* PROBLEM STATEMENT: Pick out every line in the material below that contains the string "pose" and copy each of those lines in full. Case counts.

* DATA PROVIDED:
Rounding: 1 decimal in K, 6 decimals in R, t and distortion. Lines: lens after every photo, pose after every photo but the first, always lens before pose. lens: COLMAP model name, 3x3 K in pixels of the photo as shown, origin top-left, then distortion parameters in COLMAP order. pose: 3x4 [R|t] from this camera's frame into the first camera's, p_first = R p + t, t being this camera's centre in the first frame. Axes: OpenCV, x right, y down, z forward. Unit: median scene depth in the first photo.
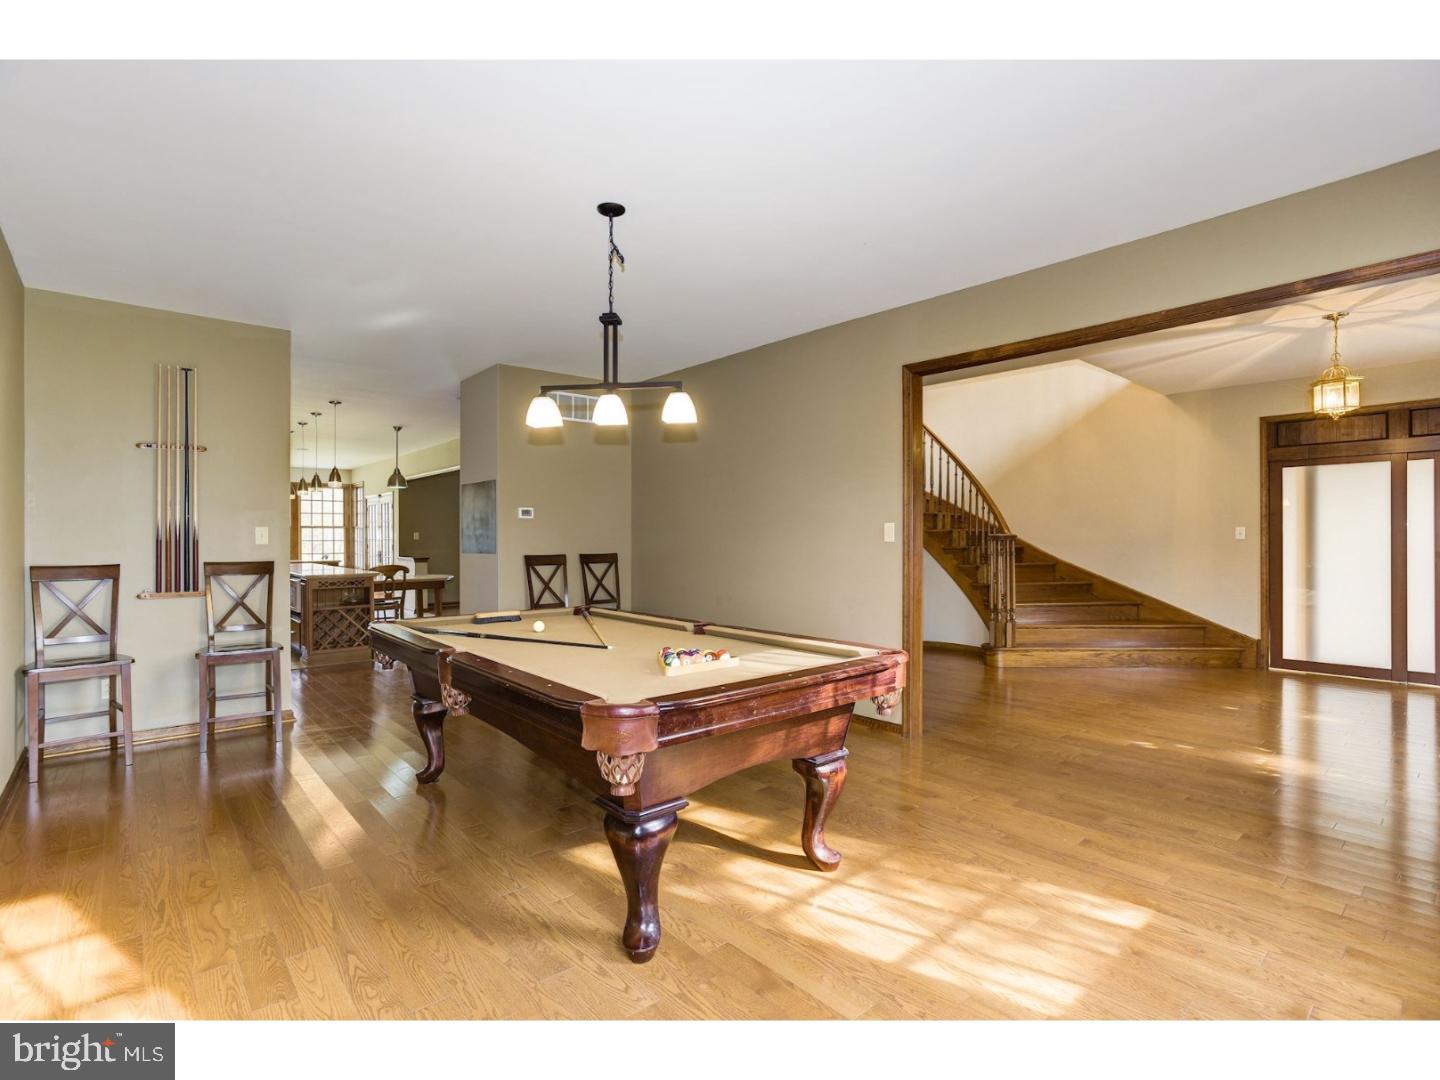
lens RADIAL K [[715.6, 0, 735.7], [0, 715.6, 541.8], [0, 0, 1]] dist [-0.000749, 0.000429]
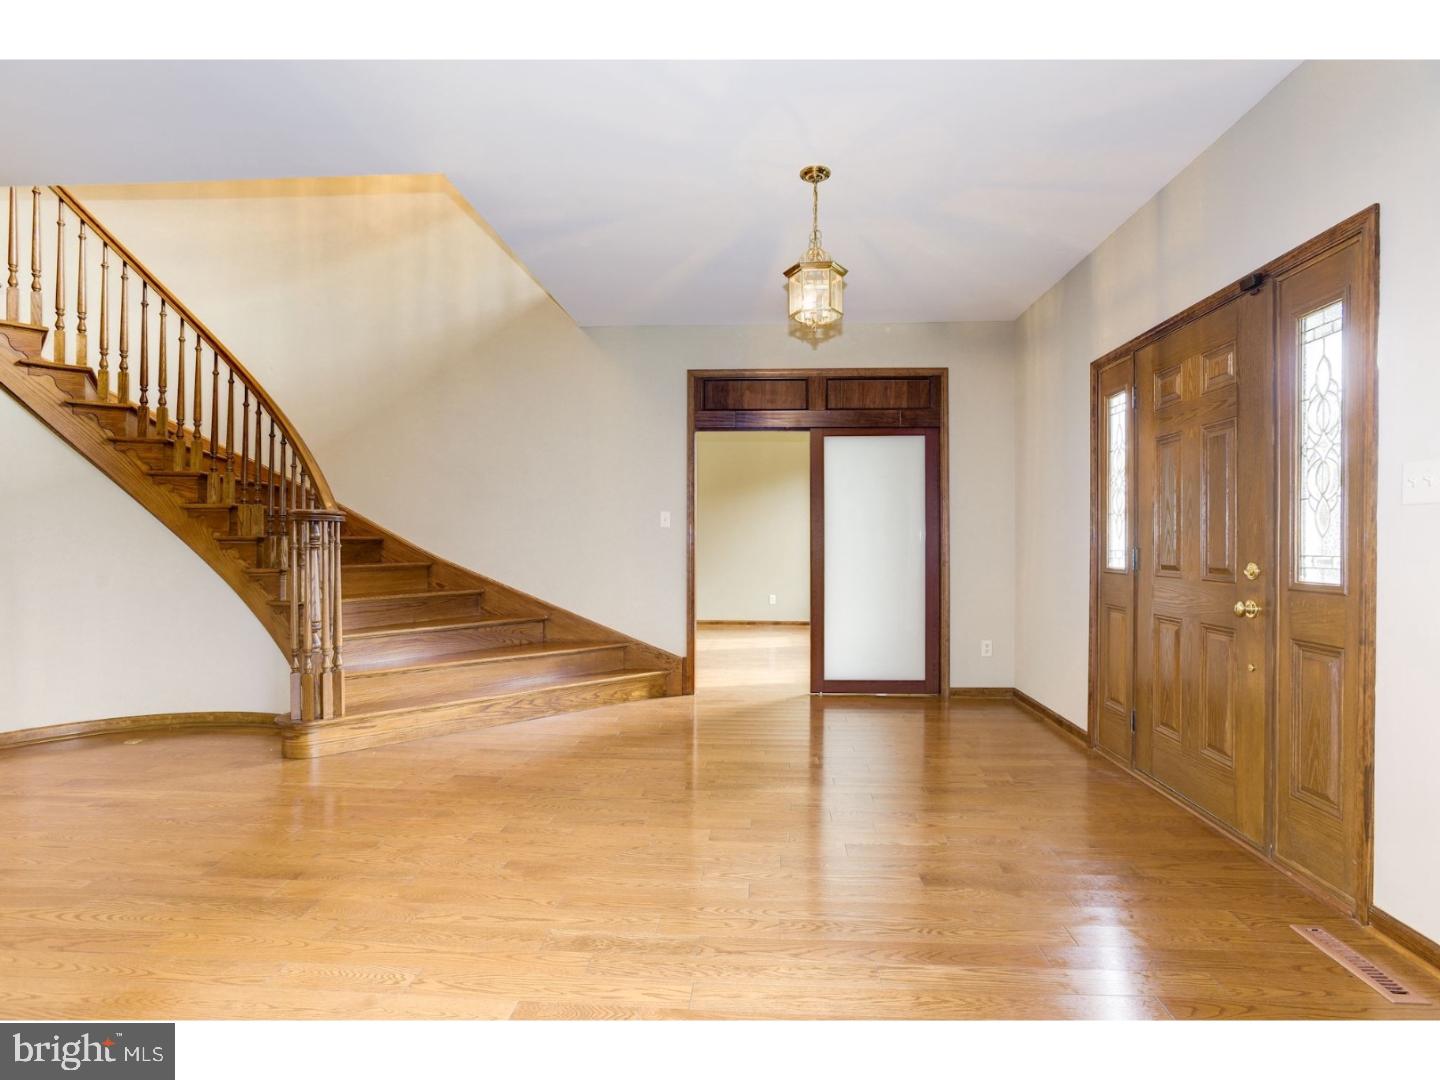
lens RADIAL K [[715.6, 0, 735.7], [0, 715.6, 541.8], [0, 0, 1]] dist [-0.000749, 0.000429]
pose [[0.716558, 0.007559, 0.697486, 0.215020], [0.000192, 0.999939, -0.011034, 0.019146], [-0.697527, 0.008041, 0.716513, 0.379912]]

* WRITTEN REPLY:
Rounding: 1 decimal in K, 6 decimals in R, t and distortion. Lines: lens after every photo, pose after every photo but the first, always lens before pose. lens: COLMAP model name, 3x3 K in pixels of the photo as shown, origin top-left, then distortion parameters in COLMAP order. pose: 3x4 [R|t] from this camera's frame into the first camera's, p_first = R p + t, t being this camera's centre in the first frame. Axes: OpenCV, x right, y down, z forward. Unit: median scene depth in the first photo.
pose [[0.716558, 0.007559, 0.697486, 0.215020], [0.000192, 0.999939, -0.011034, 0.019146], [-0.697527, 0.008041, 0.716513, 0.379912]]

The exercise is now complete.